◆ **CHALLENGE**: Can you reproduce every line of the data below word for word, leaving the pictures out of your answer?

◆ **LISTING**:
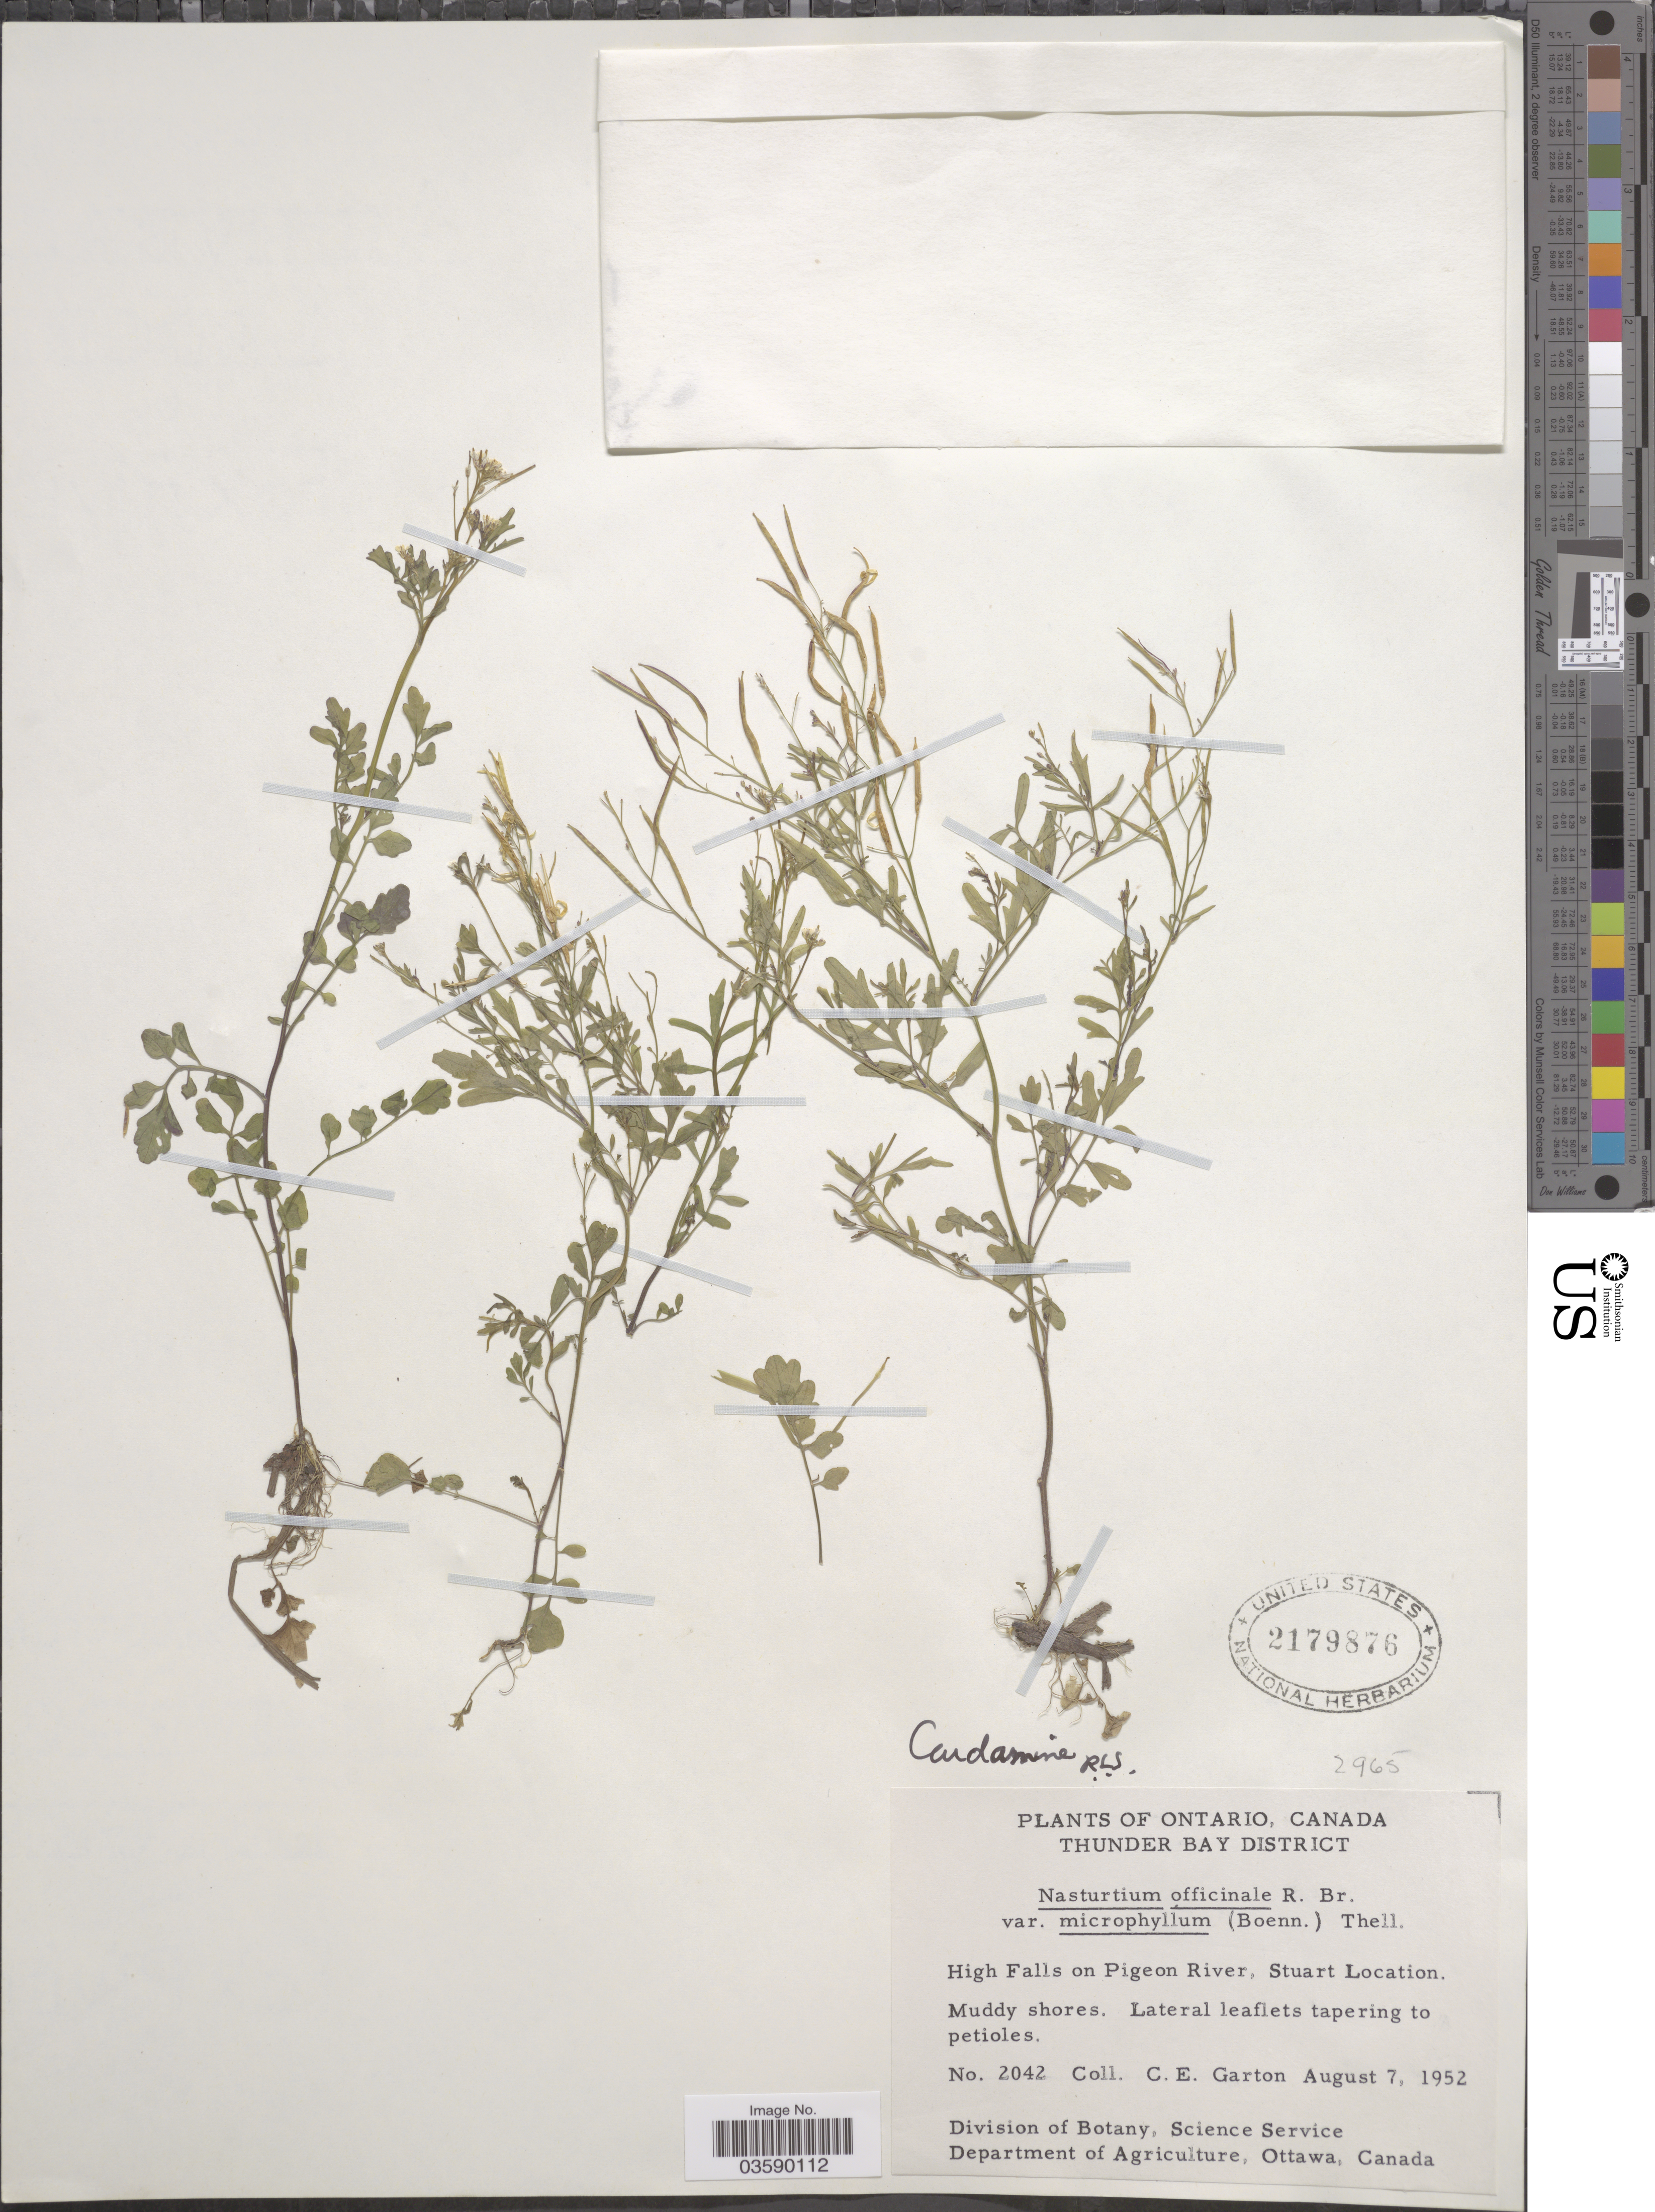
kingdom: Plantae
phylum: Tracheophyta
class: Magnoliopsida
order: Brassicales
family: Brassicaceae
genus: Cardamine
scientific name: Cardamine sp.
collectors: C. E. Garton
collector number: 2042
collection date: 1952-08-07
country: Canada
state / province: Ontario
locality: Thunder Bay District. High Falls on Pigeon River, Stuart Location.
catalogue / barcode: US 2179876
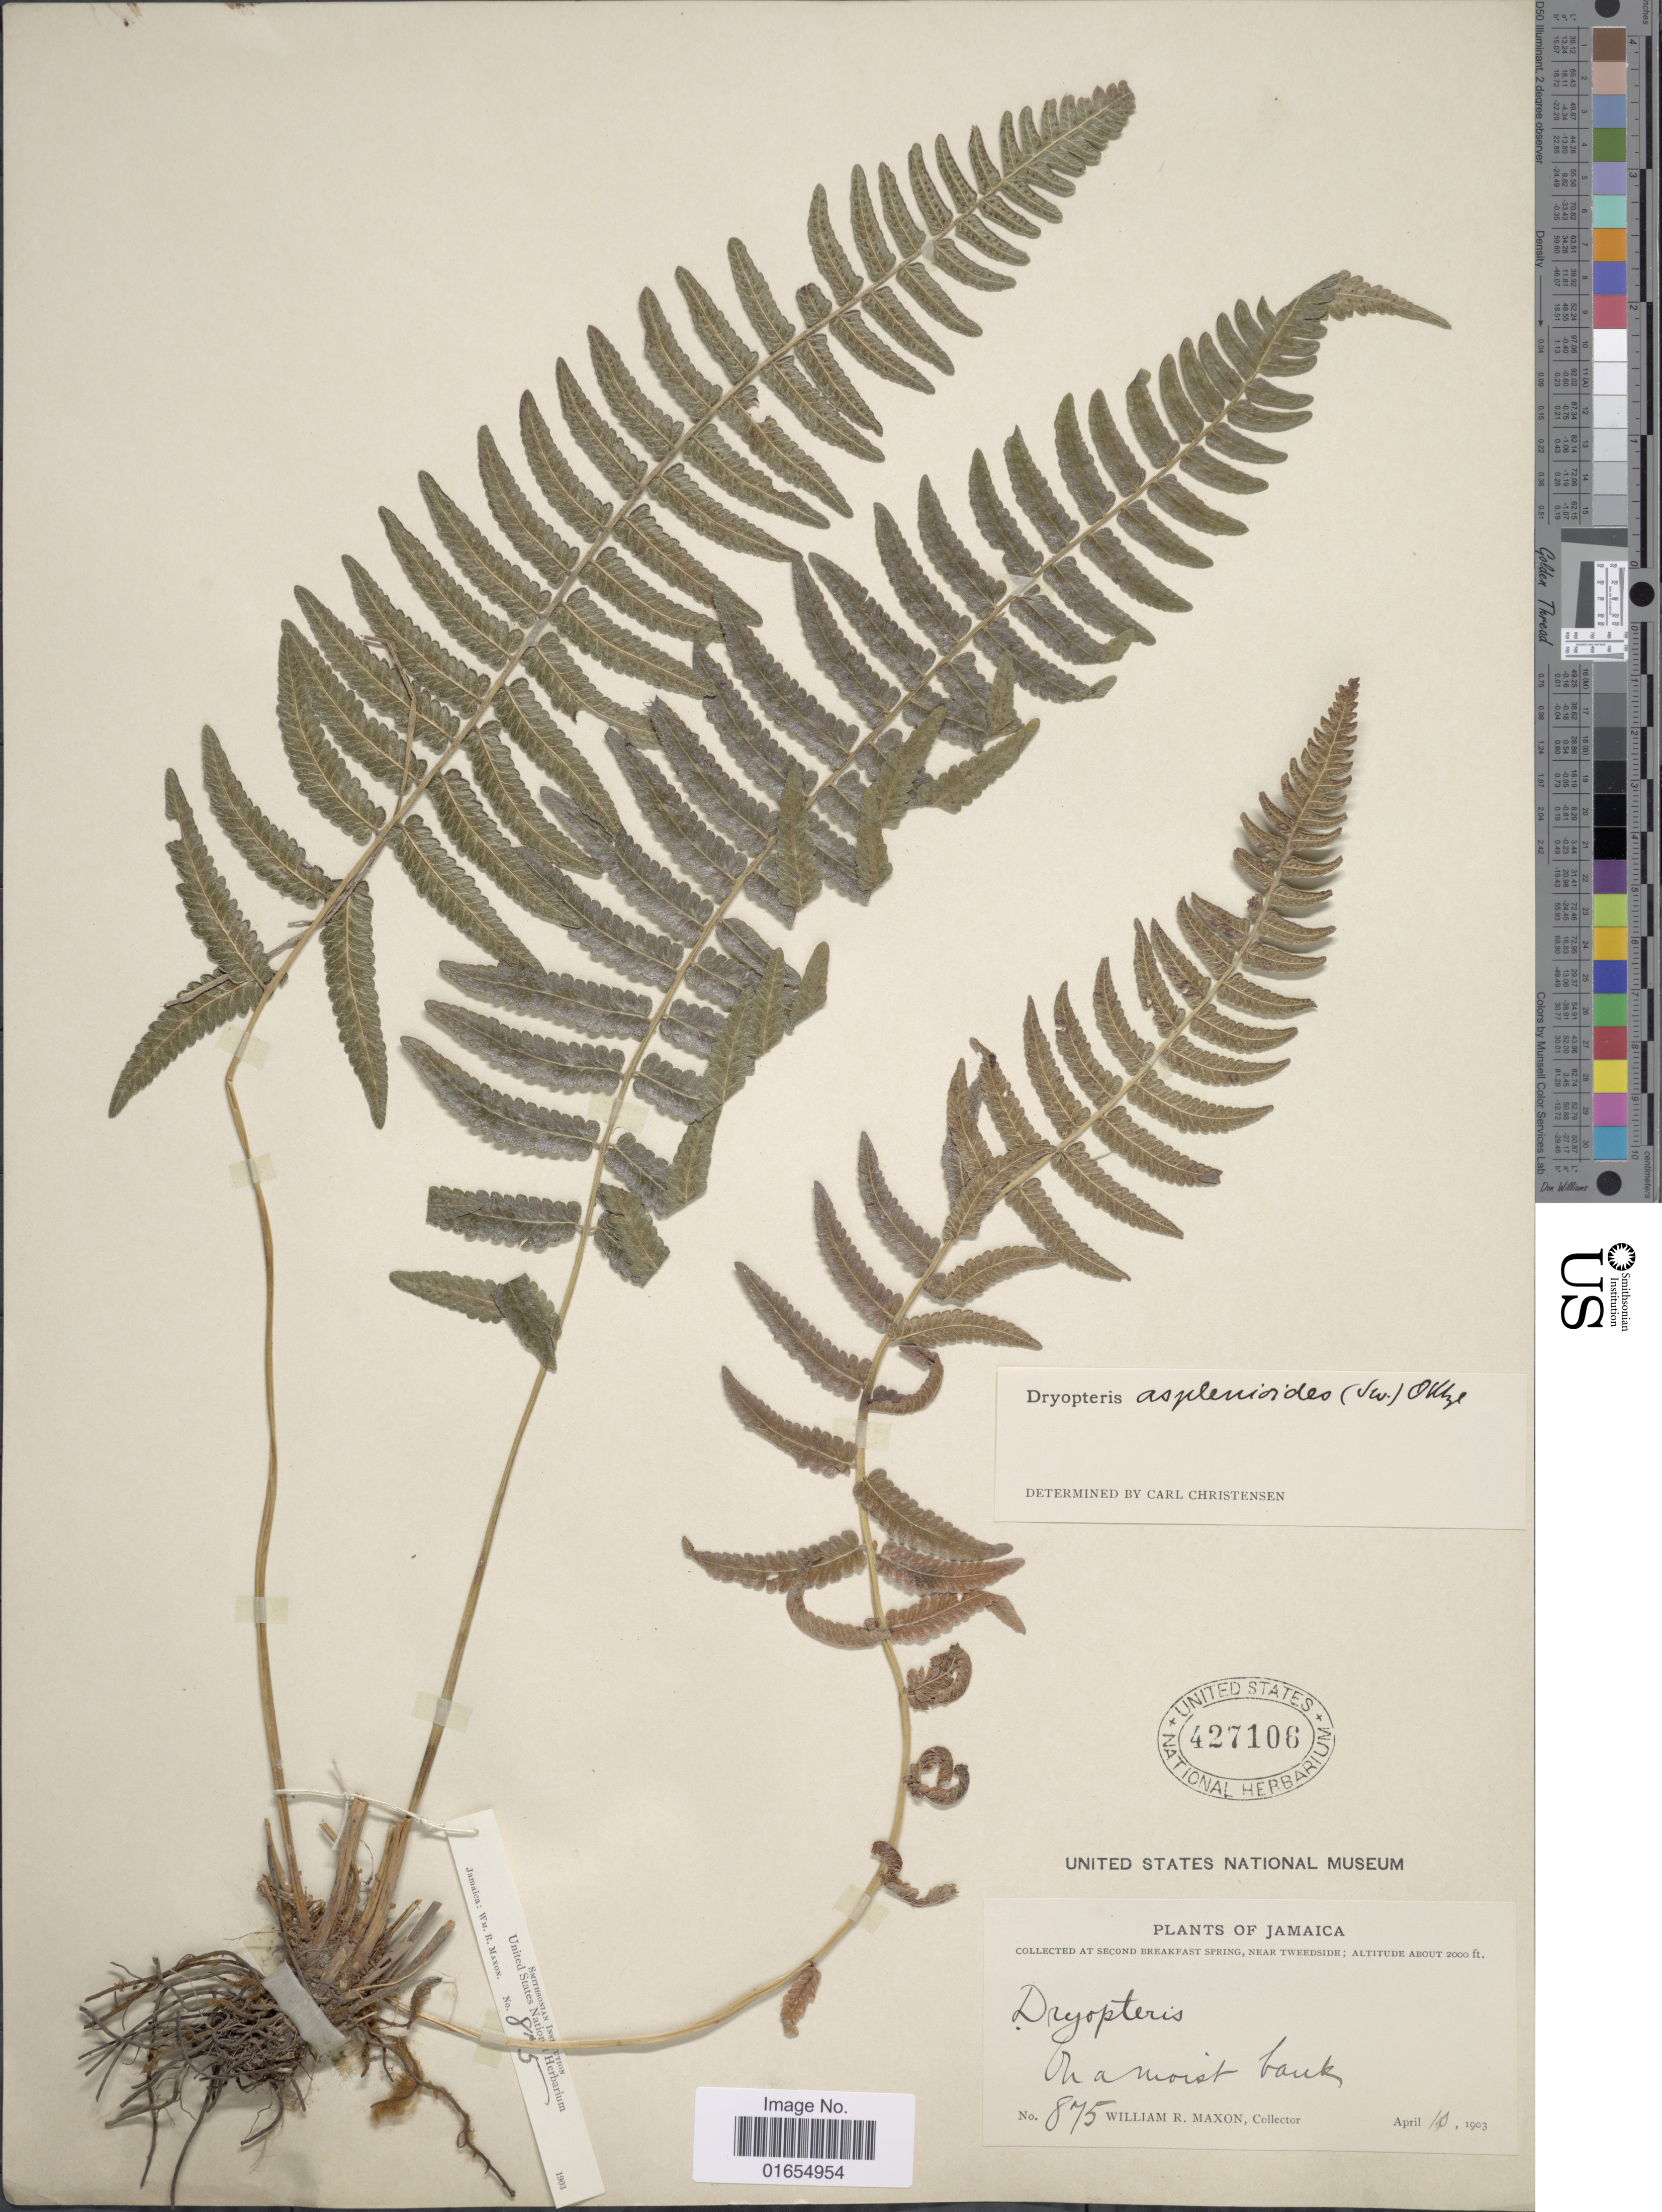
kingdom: Plantae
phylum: Tracheophyta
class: Polypodiopsida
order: Polypodiales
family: Thelypteridaceae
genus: Goniopteris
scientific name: Goniopteris retroflexa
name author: (L.) Pic. Serm.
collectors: W. R. Maxon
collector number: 875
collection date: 1903-04-10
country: Jamaica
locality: Collected at second breakfast spring, near tweedside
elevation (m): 610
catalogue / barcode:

◆ **FULL OUTPUT**:
kingdom: Plantae
phylum: Tracheophyta
class: Magnoliopsida
order: Brassicales
family: Brassicaceae
genus: Cardamine
scientific name: Cardamine sp.
collectors: C. E. Garton
collector number: 2042
collection date: 1952-08-07
country: Canada
state / province: Ontario
locality: Thunder Bay District. High Falls on Pigeon River, Stuart Location.
catalogue / barcode: US 2179876
kingdom: Plantae
phylum: Tracheophyta
class: Polypodiopsida
order: Polypodiales
family: Thelypteridaceae
genus: Goniopteris
scientific name: Goniopteris retroflexa
name author: (L.) Pic. Serm.
collectors: W. R. Maxon
collector number: 875
collection date: 1903-04-10
country: Jamaica
locality: Collected at second breakfast spring, near tweedside
elevation (m): 610
catalogue / barcode:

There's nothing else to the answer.